Most of them are pleased with her ascension, calling her a savvy, detail-oriented and courageous legislator.

“This is a tremendous fit,” said Paul Sullivan, the executive director of the Washington-based Veterans for Common Sense.

Sullivan
said that even though Murray wasn’t a veteran herself, she had “two
very special connections” with veterans: her father and her work
experience in Seattle. He said she’d been a leader on many issues:
female veterans, returning Iraq and Afghanistan veterans, and
psychological trauma and suicide among veterans.

“It’s absolutely
fantastic,” Sullivan said. “She has a personal connection — that’s
important — and she has subject matter expertise — that’s very
important, so there won’t be a learning curve.”

Murray, who
replaced Democratic Sen. Daniel Akaka of Hawaii as the committee’s
chairman, has plenty of fans in her home state, too.

“She’s
great,” said Beau Bergeron, of Steilacoom, Wash., a former head of the
Washington State Department of Veterans Affairs. “She’s absolutely
great. … She’s really difficult to — the non-PC term is — BS, because
she understands it. She asks very good questions. I’ve been in a number
of meetings where she has caused bureaucrat-sounding folks to get weak
in the knees and admit that they were not doing as good a job as they
needed to.”

Bergeron, who worked extensively with Murray, recalled
when the senator called the federal director of the Veterans Affairs
Department and “just flat took him to task” when funding was in jeopardy
for veterans’ facilities in Washington state.

“She’s an
advocate,” he said. “A lot of people say they are and show up at Fourth
of July parades or memorial services or wave a flag or whatever, but she
is not afraid to get dirty. And she is very sharp, knows a lot about
her subject and nobody outworks her.”

Rod Bluechel, the vice
president of the Columbia Basin Veterans Coalition in Washington state,
said that too much of the federal aid for veterans went to cities
instead of small communities. The coalition is trying to open a
seven-bed house for the homeless in Kennewick, Wash., but Bluechel said
the project was on hold because the group needed $12,000 from the
federal VA to install a sprinkler system.

Bluechel, a Vietnam
veteran, said Murray took heat for voting against the Iraq War at a time
when most politicians supported it, but that her opposition proved to
be “spot-on.”

“That’s why I kinda like her, because she kinda
stands for what she wants,” Bluechel said. “And I admire that in people.
… She stands in good shoes.”

When Murray voted against the war,
she called the action “an ill-defined solo mission” and said too many
questions about the conflict were unanswered.

“I understand the
consequences of war, and I don’t shrink from them,” she said. “My father
was among the first to land on Okinawa as a GI. Growing up, we always
knew that our country may need to project force to defend our freedoms.”

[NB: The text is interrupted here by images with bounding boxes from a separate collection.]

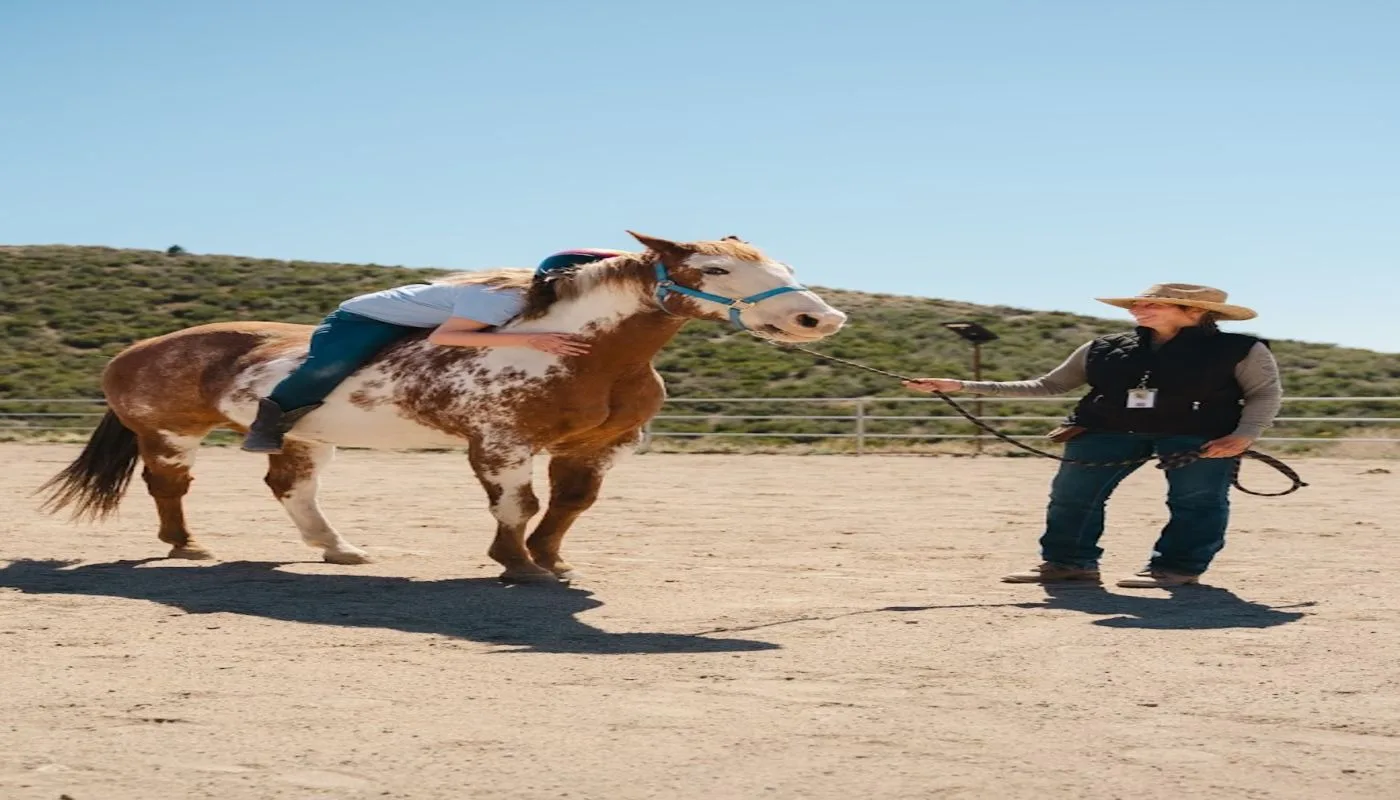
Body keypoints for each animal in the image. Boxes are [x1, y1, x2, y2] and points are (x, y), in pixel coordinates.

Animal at [39, 232, 848, 582]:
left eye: (781, 264)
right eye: (714, 269)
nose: (820, 318)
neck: (590, 350)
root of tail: (135, 347)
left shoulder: (598, 448)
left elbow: (570, 506)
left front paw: (552, 561)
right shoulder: (500, 442)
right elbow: (518, 506)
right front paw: (516, 565)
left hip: (304, 435)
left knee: (291, 487)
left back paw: (338, 547)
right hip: (171, 433)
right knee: (170, 486)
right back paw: (186, 545)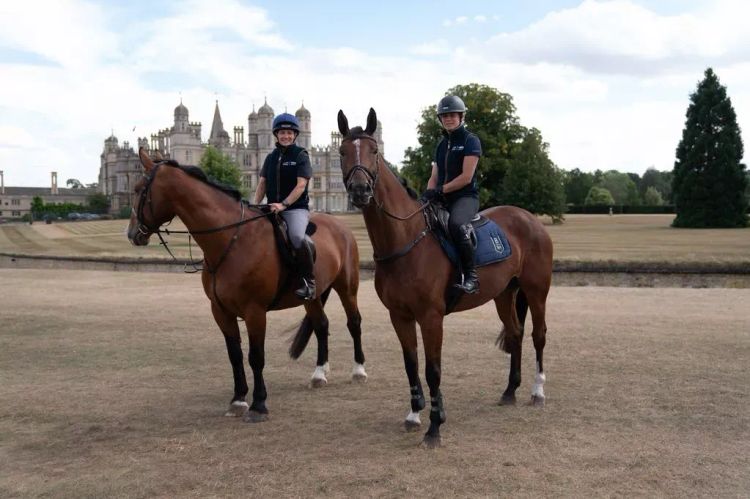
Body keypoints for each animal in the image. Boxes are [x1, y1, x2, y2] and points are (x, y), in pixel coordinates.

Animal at [127, 147, 367, 423]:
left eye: (139, 189)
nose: (132, 234)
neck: (231, 239)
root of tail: (340, 226)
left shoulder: (255, 312)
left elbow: (256, 357)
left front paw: (259, 404)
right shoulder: (221, 311)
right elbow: (235, 355)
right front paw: (239, 399)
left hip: (347, 287)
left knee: (354, 322)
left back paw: (359, 370)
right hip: (313, 296)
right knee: (321, 325)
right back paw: (319, 374)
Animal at [336, 109, 554, 447]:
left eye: (373, 151)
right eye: (343, 152)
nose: (360, 190)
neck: (405, 239)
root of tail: (529, 218)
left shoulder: (430, 316)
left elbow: (433, 369)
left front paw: (435, 426)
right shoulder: (400, 316)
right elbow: (411, 364)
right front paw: (414, 413)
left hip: (536, 290)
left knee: (538, 335)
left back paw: (537, 390)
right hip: (504, 293)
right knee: (516, 333)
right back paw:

In an interview, Murray recalled her father, who had multiple sclerosis.

“He
never complained,” she said. “He was like so many World War II
veterans. He did service for his country. When he came back, he raised a
family, he did his job, he did so many things. That wasn’t how he
defined his life, but it certainly had a huge impact on his life. And I
think being his daughter and growing up, I realized that’s how so many
veterans are. … They don’t ask for anything.”

Murray, who was
first elected to the Senate in 1992 and now is its
fourth-highest-ranking Democrat, said she developed a passion for
serving veterans shortly after she arrived on Capitol Hill, when she was
approached by many veterans who complained of symptoms associated with
Gulf War syndrome.

“At the time, back in 1993, there was no name for it,” she said.